The tougher conditions created in the past year have resulted in down (and smaller) rounds, M&A and an emphasis on fundamentals. Gone are the days of investing on a whim.
But for Ansaf Kareem, venture partner at Lightspeed, the tough times can be seen as a good thing because they often create the best companies. “If you study previous compression periods in the ecosystem (e.g., 2008 and 2000), not only have we seen outstanding companies being formed, we’ve also witnessed great venture firm performance during these windows,” he said.
“The last two years in the venture ecosystem were an anomaly, but I believe we are coming back to a healthy ‘normal.’ Diligence cycles have extended, better relationships with founders can be formed, investors can enter new spaces with more preparation and a thoughtful approach to early-stage venture capital can emerge,” Kareem added.
“Challenging market conditions drive a sense of discipline and perspective that can be a gift.”Emmalyn Shaw, managing partner, Flourish Ventures
So whether you’re seeking to raise your first round or your third, make sure you focus on fundamentals, save cash and don’t shy away from raising a down round if you think your idea may change the world, several investors said.
“Grow in a way that’s smart and sustainable for the long run,” advises Michael Sidgmore, a partner at Broadhaven Ventures. “We can’t control the macro environment, and today’s geopolitical climate means that there may always be the threat of exogenous shocks on the market. But the markets will bounce back at some point. So just grow in a manner that lets you focus on unit economics and profitability so that you can control your own destiny no matter what market we are in.”

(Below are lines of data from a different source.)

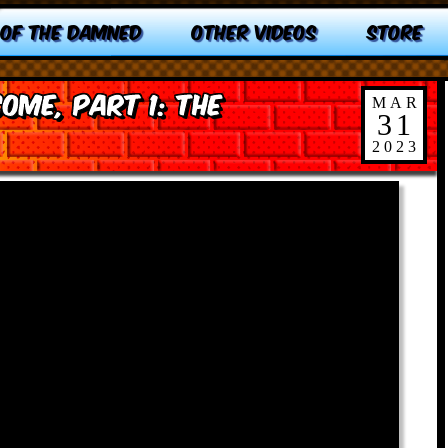
 OF THE DAMNED
OTHER VIDEOS
STORE
me, Part 1: The
MAR
31
2023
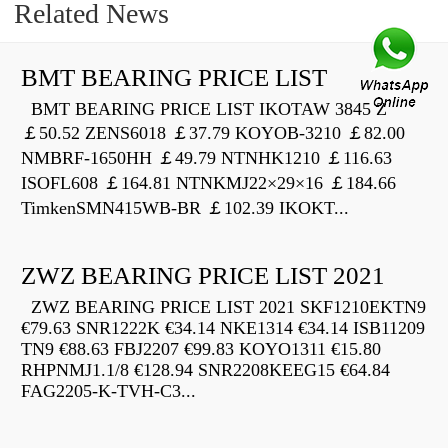
Related News
BMT BEARING PRICE LIST
BMT BEARING PRICE LIST IKOTAW 3845 Z
￡50.52 ZENS6018 ￡37.79 KOYOB-3210 ￡82.00
NMBRF-1650HH ￡49.79 NTNHK1210 ￡116.63
ISOFL608 ￡164.81 NTNKMJ22×29×16 ￡184.66
TimkenSMN415WB-BR ￡102.39 IKOKT...
ZWZ BEARING PRICE LIST 2021
ZWZ BEARING PRICE LIST 2021 SKF1210EKTN9
€79.63 SNR1222K €34.14 NKE1314 €34.14 ISB11209
TN9 €88.63 FBJ2207 €99.83 KOYO1311 €15.80
RHPNMJ1.1/8 €128.94 SNR2208KEEG15 €64.84
FAG2205-K-TVH-C3...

To help TechCrunch+ readers understand what fintech investors are looking for right now (and what they’re not!) as well as what you should know before approaching them, we interviewed seven active investors over the last couple of weeks.
Spoiler alert: B2B payments and infrastructure remain on fire and most investors expect to see more flat and down rounds this year. Plus, they were gracious enough to share some of the advice they’re giving to their portfolio companies.
We spoke with:
Michael Sidgmore, partner and co-founder, Broadhaven Ventures
[MA] What are you most excited about in the fintech space? What do you feel might be overhyped?
[MS] Private markets are undergoing a very exciting market structure evolution from pre- to post-investment that will enable alternative assets to become mainstream. Platforms like iCapital, Republic and Allocate have unlocked access to private-market investment opportunities.
Now that more investors have access to private markets, the data problem is being solved. Better data, transparency and networked communication enable price discovery, which enables liquidity. There are some exciting companies working on post-investment solutions.
We believe the digitization of the post-investment process is critical to enable the next evolution of private markets. From fund closing and fund accounting to more real-time valuation and monitoring, private markets are witnessing innovation that will make them look more like public markets over time.
In many ways, fintech feels underhyped right now. There are quality companies at all stages that are now undervalued. This period has been a good reminder that many fintech companies in the public markets will often trade more like finserv incumbents than tech companies.